Model that learns protein bigrams from sequence data to hallucinate new proteins.

Primary LanguageJupyter Notebook

Protein Bigrams: a small bigram language model for protein sequences

This repository contains a small bigram language model for protein sequences. The bigram statistics were calculated using UniRef50.


  1. Install all requirements
  2. Download the dataset using the download_dataset.py script (approx. 6.8GB download and XXGB unzipped). For convenience, use tmux to run the script in the background.
  3. Run main.py to train the model and generate sequences

Additionally, the notebook visulizes the computed bigram statistics.
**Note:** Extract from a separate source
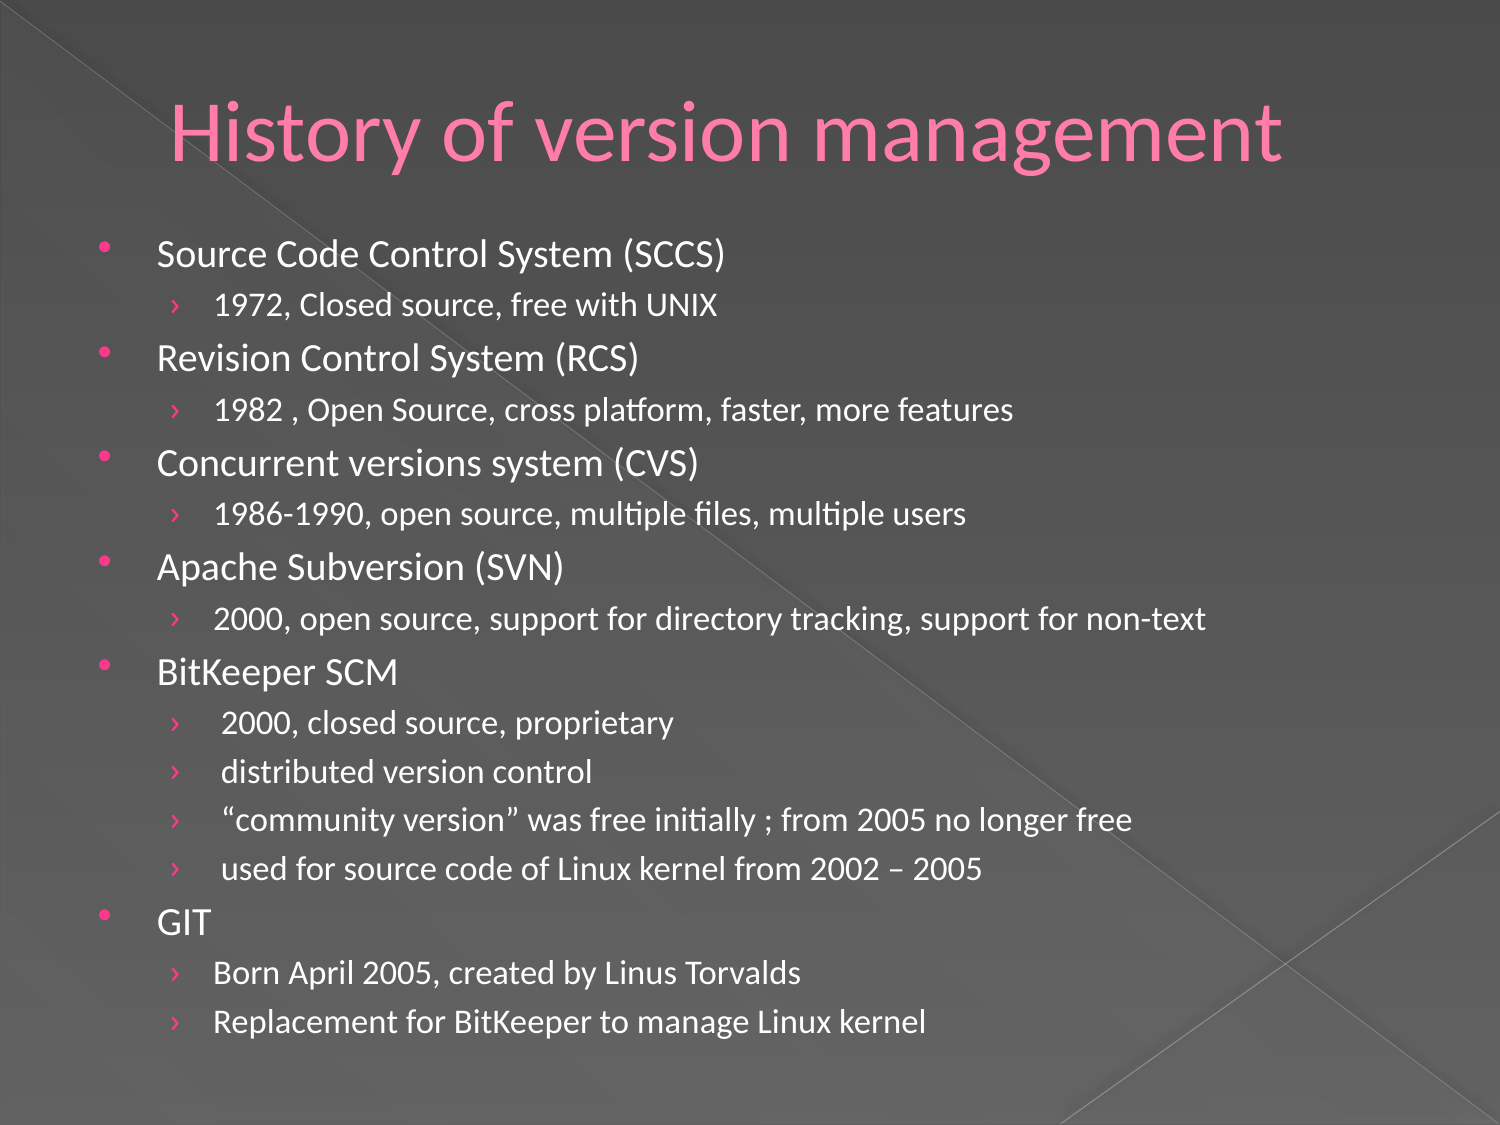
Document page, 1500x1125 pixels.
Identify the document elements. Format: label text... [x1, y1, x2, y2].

list Source Code Control System (SCCS) 1972, Closed source, free with UNIX Revision Control System (RCS) 1982 , Open Source, cross platform, faster, more features Concurrent versions system (CVS) 1986-1990, open source, multiple files, multiple users Apache Subversion (SVN) 2000, open source, support for directory tracking, support for non-text BitKeeper SCM 2000, closed source, proprietary distributed version control “community version” was free initially ; from 2005 no longer free used for source code of Linux kernel from 2002 – 2005 GIT Born April 2005, created by Linus Torvalds Replacement for BitKeeper to manage Linux kernel [75, 219, 1425, 1059]
title History of version management [75, 43, 1425, 209]
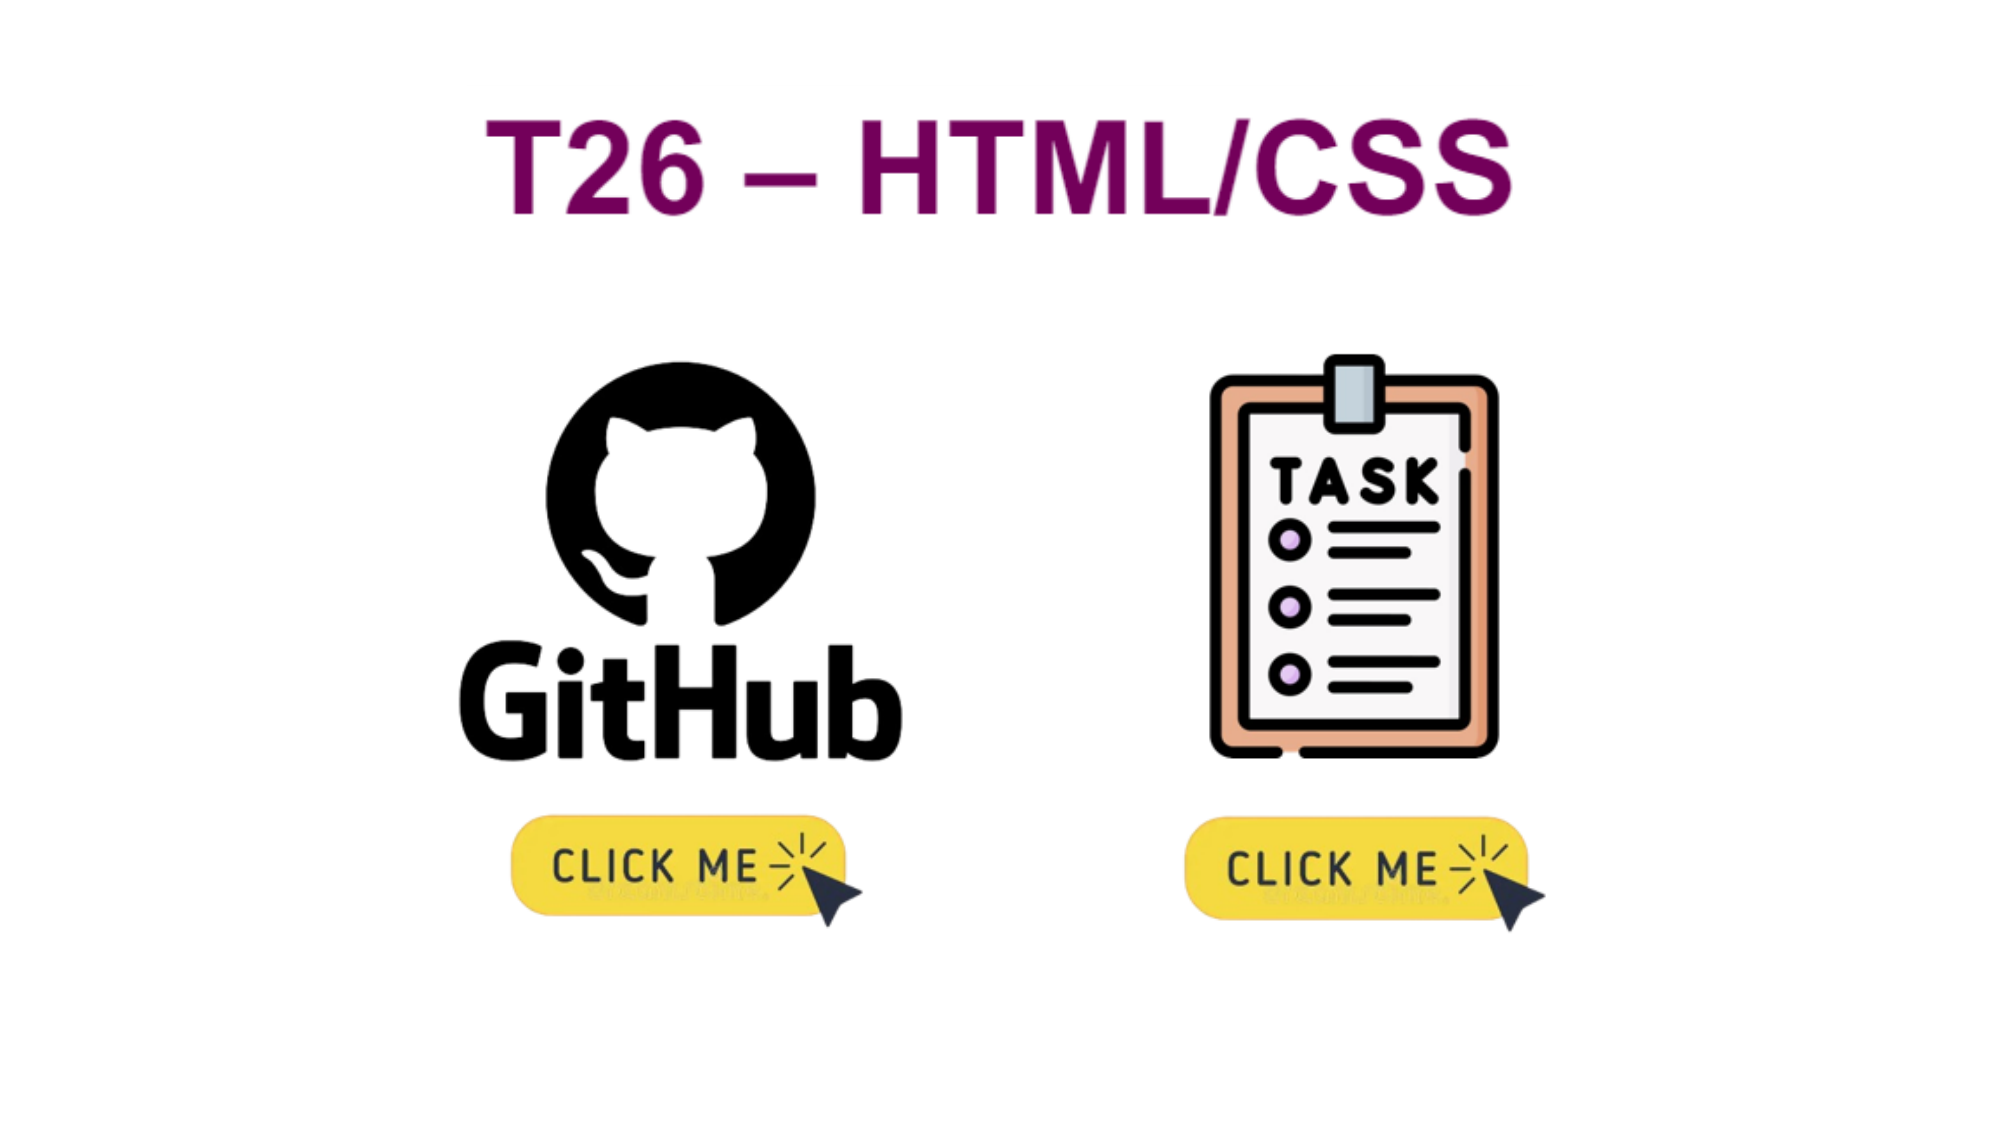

Happy coding! In case of ideas, questions or bugs, please reach out at mail@timonschneider.de

Further ideas

  • Allow for using a prior distribution over amino acids (allows fine tuning)
  • Provide computed bigram statistics with repo
  • n-gram statistics (n > 2)
  • Compute a bunch of structures and check how they look
  • Phenotype -> Genotype: build function that maps sequence properties (e.g. organism) to a bigram statistic by only using data for which sequence properties apply
    • Evaluate generated sequences by using a classifier that predicts the sequence properties
  • "token Multi layer bigrams" (?): i.e. tokenize and encode using BPE then do bigram statistics over all tokens


This repository was inspired by adapting Andrej Kaparthy's makemore to protein sequences.